[Tutor] when is a generator "smart?"

Oscar Benjamin oscar.j.benjamin at gmail.com
Mon Jun 3 16:22:50 CEST 2013


On 3 June 2013 03:50, Jim Mooney <cybervigilante at gmail.com> wrote:
> Py 2.7, Py 3.3
> raw_input, input

There are good reasons for this change. Marc already suggested a
solution for writing code that runs under both versions.

> print, print()

If you put "from __future__ import print_function" at the top of your
module you can use the same print function in Python 2.6/2.7 and 3.x.
I recommend doing this rather than bothering with the 2.x print
statement.

> int a / int b = integer division, int a / int b = normal division and
> // is int division

"from __future__ import division" makes 2.6/2.7 behave like 3.x here.
Note that the floor division operator '//' is available in all
versions since 2.2 and always has the same meaning.

Again there are good reasons for this change and I certainly approve of it.

> 'my %s ate my %' % ('dog','shoes'), 'my {0} ate my
> {1}'.format('dog','shoes') --backported

Both % and .format work in all versions since 2.6: there is no
difference in 3.x. There are no plans to remove % formatting so just
use whichever you like.

> range makes a list, range makes an iterator (xrange for an iterator in 2.7)

Similar to Marc's suggestion earlier:

try:
    range = xrange
except NameError:
    pass

The newer range is IMO better and should be preferred over the older one.

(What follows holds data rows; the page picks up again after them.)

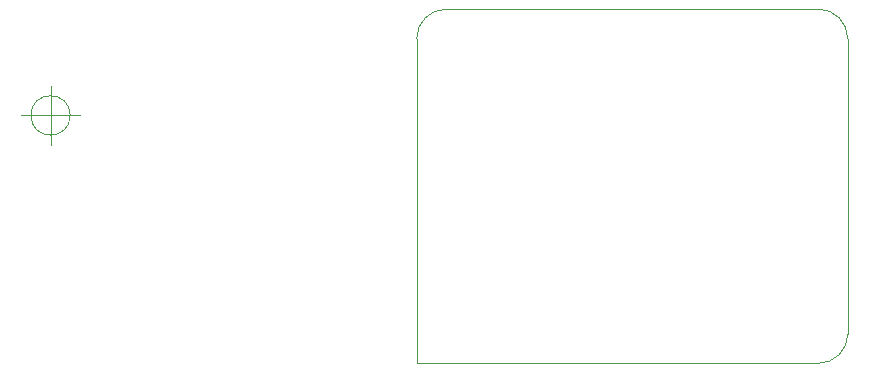
<source format=gbr>
G04 #@! TF.GenerationSoftware,KiCad,Pcbnew,5.1.2*
G04 #@! TF.CreationDate,2019-05-24T19:47:36-03:00*
G04 #@! TF.ProjectId,ouroboros,6f75726f-626f-4726-9f73-2e6b69636164,rev?*
G04 #@! TF.SameCoordinates,Original*
G04 #@! TF.FileFunction,Profile,NP*
%FSLAX46Y46*%
G04 Gerber Fmt 4.6, Leading zero omitted, Abs format (unit mm)*
G04 Created by KiCad (PCBNEW 5.1.2) date 2019-05-24 19:47:36*
%MOMM*%
%LPD*%
G04 APERTURE LIST*
%ADD10C,0.120000*%
%ADD11C,0.050000*%
G04 APERTURE END LIST*
D10*
X123000000Y-59000000D02*
G75*
G02X125500000Y-61500000I0J-2500000D01*
G01*
X125500000Y-86500000D02*
G75*
G02X123000000Y-89000000I-2500000J0D01*
G01*
X89000000Y-61500000D02*
G75*
G02X91500000Y-59000000I2500000J0D01*
G01*
D11*
X59666666Y-68000000D02*
G75*
G03X59666666Y-68000000I-1666666J0D01*
G01*
X55500000Y-68000000D02*
X60500000Y-68000000D01*
X58000000Y-65500000D02*
X58000000Y-70500000D01*
D10*
X89000000Y-89000000D02*
X89000000Y-61500000D01*
X123000000Y-89000000D02*
X89000000Y-89000000D01*
X125500000Y-61500000D02*
X125500000Y-86500000D01*
X91500000Y-59000000D02*
X123000000Y-59000000D01*
M02*

</source>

> sort() sorts in place, sorted() returns a list - actually, I think
> that's in both recent Pys.

That is the same in every Python since Python 2.4 (when sorted() was
introduced). The same thing happens for reverse and reversed:

>>> a = [1,2,3]
>>> a
[1, 2, 3]
>>> a.reverse()
>>> a
[3, 2, 1]
>>> reversed([1,2,3])  # reversed returns an iterator
<listreverseiterator object at 0x00CF1750>
>>> list(reversed([1,2,3])) # so we'll turn it into a list
[3, 2, 1]

> Tkinter is now tkinter - Lord knows why they bothered doing that

I think the expectation when planning the 2.x to 3.x transition was
that most people writing code for both simultaneously would use
automatic code translation. This kind of thing is easily fixed
automatically but that's overkill when writing small scripts. The
recommendation for someone learning Python was expected to be: just
pick a version and only use books/tutorials/documentation for that
version.

There are other differences between 2.x and 3.x that you have not
mentioned. It doesn't really affect my own scientific programming but
the biggest difference is in text handling. Python 3.x uses unicode
for all text by default and uses type safety to protect users from
mixing encoded bytes with unicode text. This is a big change and was,
I think, a big driving factor in the decision to introduce a backward
incompatible version transition for Python. Once that decision was
made it created the opportunity to make lots of other small backward
incompatible changes (e.g. Tkinter -> tkinter).